#### [To do]
Copy out the lines below that hold the word "Responsive".

#### [Material for this exercise]
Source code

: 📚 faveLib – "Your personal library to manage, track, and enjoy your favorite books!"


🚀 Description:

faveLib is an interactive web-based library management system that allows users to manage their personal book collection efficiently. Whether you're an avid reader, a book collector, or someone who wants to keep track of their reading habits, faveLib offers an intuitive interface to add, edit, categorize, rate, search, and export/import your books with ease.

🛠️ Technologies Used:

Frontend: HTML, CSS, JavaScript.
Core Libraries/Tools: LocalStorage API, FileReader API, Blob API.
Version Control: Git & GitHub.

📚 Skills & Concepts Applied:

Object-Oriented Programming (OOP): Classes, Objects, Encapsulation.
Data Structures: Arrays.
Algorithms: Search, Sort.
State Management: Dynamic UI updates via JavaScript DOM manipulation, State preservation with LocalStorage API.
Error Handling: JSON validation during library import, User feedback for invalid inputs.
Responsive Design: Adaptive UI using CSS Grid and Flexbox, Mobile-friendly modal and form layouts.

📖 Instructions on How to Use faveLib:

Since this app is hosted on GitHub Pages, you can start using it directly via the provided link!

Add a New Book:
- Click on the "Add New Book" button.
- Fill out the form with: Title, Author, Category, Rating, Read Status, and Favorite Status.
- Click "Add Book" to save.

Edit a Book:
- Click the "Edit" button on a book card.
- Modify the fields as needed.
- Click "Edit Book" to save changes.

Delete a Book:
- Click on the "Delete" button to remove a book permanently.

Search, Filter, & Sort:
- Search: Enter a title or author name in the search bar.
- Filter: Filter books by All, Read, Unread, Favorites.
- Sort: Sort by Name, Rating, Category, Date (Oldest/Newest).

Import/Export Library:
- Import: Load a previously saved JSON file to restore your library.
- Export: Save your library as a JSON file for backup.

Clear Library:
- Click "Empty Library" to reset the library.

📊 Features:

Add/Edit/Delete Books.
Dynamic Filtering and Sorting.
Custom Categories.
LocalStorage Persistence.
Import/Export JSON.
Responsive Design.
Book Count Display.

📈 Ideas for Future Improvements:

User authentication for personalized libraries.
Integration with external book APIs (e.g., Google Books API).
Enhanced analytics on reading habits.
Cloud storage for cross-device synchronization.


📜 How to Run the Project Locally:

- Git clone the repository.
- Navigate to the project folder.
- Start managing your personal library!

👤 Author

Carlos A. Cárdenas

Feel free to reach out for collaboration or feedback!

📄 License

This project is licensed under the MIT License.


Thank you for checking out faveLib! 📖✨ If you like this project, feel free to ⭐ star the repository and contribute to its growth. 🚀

#### [Solution to this exercise]
Responsive Design: Adaptive UI using CSS Grid and Flexbox, Mobile-friendly modal and form layouts.
Responsive Design.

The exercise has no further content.